The FSA hopes the changes, which will take effect from the end of 2012, will improve outcomes for savers and investors by enhancing the quality of advice they receive, and prepare both consumers and the industry for the future.

The authority is calling on all investment advisers to consider how they will adapt to these reforms. Although challenging, the RDR presents a significant opportunity for firms and individuals in the retail investment market to modernise practices, raise standards and improve the way they treat their customers.

In particular, the FSA is consulting on rules to provide greater clarity for consumers about the advice being offered and to redefine 'independence' - through distinguishing between 'independent advice' and 'restricted advice' (non-independent advice) services; and ensuring firms describing their advice as independent consider all products and providers that could meet a customer's needs (so consider all relevant options), free from any restrictions or bias, when making recommendations. It will also help to tackle the potential for adviser remuneration (commission) to bias advice - by requiring advisers to set their own charges in agreement with their clients ('adviser charging') before they identify suitable products for the customer; preventing product providers from offering pre-determined levels of commission and advisers recommending products that automatically pay them commission; and allowing the cost of advice to be taken from the product. It is also hoped the RDR will raise professional standards by requiring all investment advisers to be qualified to a new, higher level (equivalent to QCF - Qualifications and Credit Framework - Level 4), regarded as equivalent to the first year of a degree; introducing a code of ethics for advisers and enhancing standards for continuing professional development.

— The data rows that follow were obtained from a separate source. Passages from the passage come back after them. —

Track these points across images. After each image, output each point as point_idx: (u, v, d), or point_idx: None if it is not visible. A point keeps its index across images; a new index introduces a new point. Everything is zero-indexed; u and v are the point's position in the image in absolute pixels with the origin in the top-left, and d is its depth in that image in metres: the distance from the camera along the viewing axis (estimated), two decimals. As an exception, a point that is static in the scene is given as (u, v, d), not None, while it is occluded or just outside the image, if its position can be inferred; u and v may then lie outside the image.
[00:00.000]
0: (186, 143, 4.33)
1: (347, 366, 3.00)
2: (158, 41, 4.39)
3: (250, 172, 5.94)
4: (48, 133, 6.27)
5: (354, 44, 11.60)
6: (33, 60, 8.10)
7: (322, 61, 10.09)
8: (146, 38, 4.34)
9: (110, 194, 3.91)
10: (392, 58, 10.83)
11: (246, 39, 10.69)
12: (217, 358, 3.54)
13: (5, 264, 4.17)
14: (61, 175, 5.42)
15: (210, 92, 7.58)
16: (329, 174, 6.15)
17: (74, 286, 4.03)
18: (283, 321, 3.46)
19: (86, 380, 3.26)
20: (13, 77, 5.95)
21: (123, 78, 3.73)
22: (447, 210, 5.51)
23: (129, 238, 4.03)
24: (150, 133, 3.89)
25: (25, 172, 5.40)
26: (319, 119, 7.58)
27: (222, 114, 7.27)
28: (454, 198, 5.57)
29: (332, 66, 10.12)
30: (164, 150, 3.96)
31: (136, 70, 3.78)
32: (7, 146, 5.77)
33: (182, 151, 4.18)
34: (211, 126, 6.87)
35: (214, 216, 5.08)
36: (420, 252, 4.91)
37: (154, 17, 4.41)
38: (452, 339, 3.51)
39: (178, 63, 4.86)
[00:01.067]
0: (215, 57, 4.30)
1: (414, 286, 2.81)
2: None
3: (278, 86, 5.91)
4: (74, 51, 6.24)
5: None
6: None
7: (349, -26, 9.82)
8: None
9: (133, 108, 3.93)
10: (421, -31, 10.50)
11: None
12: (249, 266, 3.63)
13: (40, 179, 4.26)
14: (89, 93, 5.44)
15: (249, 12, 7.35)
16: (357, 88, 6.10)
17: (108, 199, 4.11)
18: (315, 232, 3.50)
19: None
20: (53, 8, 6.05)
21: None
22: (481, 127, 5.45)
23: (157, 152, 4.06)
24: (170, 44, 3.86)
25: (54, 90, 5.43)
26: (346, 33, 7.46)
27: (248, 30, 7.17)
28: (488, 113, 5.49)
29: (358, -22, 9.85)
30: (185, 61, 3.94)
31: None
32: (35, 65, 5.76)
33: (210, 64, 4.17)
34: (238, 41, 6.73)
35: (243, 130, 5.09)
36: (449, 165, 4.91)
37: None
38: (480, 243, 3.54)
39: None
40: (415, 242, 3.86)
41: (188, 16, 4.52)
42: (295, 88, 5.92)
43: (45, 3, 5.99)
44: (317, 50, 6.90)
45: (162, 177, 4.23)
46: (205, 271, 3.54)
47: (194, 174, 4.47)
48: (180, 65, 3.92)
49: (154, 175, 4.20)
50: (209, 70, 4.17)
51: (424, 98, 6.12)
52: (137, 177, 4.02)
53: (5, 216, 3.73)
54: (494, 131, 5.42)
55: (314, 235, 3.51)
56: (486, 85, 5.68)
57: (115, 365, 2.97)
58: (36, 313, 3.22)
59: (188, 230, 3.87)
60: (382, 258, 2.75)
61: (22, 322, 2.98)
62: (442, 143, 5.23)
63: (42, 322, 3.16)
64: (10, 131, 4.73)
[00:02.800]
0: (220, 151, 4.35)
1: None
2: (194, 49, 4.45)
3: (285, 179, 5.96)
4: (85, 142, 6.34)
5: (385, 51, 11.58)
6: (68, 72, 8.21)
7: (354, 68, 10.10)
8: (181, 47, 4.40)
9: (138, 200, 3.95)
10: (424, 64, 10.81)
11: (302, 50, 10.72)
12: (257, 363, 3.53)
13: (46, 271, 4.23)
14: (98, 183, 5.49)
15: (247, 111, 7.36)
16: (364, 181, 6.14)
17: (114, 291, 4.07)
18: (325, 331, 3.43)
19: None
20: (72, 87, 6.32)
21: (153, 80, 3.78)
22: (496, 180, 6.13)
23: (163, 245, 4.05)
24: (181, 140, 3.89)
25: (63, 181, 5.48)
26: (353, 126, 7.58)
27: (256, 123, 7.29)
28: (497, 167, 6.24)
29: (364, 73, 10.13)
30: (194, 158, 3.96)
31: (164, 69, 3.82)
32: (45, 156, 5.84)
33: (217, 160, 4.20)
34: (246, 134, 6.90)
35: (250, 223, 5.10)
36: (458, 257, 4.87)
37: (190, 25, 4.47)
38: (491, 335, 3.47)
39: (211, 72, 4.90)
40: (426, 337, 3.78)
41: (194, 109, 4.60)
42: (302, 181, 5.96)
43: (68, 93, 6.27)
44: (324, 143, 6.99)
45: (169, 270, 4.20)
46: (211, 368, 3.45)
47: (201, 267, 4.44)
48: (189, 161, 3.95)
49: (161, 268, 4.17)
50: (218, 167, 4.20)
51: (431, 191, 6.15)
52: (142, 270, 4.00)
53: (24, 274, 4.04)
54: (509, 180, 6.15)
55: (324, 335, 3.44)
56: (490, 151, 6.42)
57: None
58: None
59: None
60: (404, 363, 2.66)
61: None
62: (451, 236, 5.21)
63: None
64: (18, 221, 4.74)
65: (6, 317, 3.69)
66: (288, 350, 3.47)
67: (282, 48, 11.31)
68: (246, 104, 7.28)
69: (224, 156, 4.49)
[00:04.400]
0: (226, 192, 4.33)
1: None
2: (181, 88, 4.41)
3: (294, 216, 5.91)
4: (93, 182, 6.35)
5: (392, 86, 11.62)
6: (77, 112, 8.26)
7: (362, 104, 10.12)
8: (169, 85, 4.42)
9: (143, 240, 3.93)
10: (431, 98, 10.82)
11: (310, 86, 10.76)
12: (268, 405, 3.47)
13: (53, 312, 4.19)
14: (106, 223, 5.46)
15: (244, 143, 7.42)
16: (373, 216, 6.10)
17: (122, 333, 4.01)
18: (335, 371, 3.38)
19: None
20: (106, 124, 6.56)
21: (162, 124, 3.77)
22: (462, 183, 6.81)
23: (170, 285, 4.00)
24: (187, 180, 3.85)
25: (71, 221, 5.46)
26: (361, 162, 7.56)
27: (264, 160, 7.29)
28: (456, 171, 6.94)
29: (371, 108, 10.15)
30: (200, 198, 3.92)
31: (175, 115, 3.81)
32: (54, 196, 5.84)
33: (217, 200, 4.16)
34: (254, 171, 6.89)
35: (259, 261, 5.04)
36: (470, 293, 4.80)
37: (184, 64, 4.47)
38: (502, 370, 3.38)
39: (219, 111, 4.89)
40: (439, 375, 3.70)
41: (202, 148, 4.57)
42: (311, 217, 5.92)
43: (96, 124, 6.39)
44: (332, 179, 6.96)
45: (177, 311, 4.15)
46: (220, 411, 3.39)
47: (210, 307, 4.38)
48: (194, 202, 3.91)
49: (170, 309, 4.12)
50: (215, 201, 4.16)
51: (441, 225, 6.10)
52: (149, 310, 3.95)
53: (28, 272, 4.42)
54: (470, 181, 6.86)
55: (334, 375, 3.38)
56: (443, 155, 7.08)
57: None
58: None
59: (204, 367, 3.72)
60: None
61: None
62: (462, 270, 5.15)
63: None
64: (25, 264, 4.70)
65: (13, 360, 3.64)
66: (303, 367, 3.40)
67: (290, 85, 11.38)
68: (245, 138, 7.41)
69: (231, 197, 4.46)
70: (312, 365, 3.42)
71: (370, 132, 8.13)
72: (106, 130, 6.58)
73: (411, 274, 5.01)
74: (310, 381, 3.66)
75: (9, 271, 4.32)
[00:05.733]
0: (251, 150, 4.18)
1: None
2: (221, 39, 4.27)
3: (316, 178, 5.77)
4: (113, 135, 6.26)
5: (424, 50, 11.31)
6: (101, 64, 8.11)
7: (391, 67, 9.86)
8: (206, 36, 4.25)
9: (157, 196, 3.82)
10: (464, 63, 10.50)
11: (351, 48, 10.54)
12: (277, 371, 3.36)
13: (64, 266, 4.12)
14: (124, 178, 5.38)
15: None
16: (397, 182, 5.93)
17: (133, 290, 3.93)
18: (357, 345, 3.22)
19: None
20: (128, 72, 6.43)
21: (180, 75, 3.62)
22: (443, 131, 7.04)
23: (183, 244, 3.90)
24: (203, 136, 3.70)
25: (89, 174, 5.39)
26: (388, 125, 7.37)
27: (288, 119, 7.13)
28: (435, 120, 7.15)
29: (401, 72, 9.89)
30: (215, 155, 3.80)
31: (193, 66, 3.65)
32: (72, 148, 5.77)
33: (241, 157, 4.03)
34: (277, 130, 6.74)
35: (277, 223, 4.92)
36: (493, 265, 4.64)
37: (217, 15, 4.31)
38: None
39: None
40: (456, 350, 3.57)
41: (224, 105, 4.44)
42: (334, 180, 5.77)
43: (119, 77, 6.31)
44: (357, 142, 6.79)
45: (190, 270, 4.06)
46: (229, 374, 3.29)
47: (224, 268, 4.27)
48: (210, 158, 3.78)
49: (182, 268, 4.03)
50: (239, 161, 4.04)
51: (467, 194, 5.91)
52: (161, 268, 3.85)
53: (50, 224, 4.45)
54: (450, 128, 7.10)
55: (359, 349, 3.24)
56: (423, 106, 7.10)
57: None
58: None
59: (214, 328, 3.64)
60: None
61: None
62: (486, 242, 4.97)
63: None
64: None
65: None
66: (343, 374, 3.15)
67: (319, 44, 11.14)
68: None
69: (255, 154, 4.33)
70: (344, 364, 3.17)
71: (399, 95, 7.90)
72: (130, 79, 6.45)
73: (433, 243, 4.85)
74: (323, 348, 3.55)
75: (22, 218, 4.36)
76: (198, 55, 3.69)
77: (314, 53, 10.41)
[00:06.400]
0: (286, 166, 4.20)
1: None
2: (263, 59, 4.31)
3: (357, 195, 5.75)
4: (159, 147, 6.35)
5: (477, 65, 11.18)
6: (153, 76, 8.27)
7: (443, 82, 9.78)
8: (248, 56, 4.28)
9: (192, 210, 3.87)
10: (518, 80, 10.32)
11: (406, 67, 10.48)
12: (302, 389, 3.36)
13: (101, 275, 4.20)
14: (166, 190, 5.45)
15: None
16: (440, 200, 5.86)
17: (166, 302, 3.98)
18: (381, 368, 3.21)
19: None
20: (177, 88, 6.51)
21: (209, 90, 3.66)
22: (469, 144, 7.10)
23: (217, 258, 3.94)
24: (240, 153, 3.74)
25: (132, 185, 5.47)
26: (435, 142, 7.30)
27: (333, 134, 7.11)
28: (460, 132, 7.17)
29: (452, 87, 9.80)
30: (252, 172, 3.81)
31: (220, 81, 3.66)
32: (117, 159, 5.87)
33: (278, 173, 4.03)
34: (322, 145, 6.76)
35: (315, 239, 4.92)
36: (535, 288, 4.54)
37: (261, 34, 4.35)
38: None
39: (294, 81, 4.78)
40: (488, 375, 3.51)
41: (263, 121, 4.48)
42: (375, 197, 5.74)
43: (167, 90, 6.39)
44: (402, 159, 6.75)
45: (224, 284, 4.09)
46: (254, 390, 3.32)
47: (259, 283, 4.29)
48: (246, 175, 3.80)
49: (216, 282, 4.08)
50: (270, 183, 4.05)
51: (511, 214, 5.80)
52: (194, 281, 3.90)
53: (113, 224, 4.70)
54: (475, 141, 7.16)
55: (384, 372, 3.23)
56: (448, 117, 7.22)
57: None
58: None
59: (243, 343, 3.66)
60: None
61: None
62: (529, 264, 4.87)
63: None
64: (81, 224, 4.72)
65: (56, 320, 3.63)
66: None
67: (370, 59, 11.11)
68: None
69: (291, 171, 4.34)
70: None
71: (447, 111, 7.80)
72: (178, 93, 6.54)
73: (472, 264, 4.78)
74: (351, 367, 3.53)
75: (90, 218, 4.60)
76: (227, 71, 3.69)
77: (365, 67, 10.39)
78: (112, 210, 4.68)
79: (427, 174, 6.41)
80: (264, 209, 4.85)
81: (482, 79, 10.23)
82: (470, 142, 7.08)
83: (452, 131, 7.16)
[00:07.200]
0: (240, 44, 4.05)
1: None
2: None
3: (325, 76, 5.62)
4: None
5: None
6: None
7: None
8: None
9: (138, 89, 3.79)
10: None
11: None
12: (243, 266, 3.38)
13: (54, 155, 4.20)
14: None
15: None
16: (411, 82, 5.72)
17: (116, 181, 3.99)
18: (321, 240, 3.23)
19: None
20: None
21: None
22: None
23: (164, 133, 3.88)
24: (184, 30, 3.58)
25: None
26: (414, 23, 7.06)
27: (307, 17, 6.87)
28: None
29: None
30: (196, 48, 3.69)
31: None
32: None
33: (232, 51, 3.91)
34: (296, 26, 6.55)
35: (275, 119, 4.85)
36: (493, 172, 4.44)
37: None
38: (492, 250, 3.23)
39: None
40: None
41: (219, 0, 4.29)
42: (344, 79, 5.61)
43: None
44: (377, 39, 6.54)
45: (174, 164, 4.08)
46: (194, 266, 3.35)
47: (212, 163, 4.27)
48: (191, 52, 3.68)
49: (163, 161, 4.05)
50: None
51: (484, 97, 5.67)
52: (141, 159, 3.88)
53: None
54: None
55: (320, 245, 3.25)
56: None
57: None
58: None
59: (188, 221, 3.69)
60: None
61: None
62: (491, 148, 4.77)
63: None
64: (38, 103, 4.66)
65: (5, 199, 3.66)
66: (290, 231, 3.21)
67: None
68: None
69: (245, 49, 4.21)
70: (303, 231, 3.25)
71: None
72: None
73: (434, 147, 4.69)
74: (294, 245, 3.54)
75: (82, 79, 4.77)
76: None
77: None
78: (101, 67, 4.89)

"The RDR is about regaining consumer trust and confidence in the retail investment market, building a more sustainable sector and making it easier for people to find their way around and get the help they need - this is more important now than ever before," says Jon Pain, FSA managing director of retail markets. "We have set out the specific changes we propose to make to implement our far-reaching package of measures. This is a call to action for the industry - all investment advisers need to consider how they will respond and implement these wide-ranging and challenging improvements by the 2012 deadline."

Comments are invited until October 30, 2009.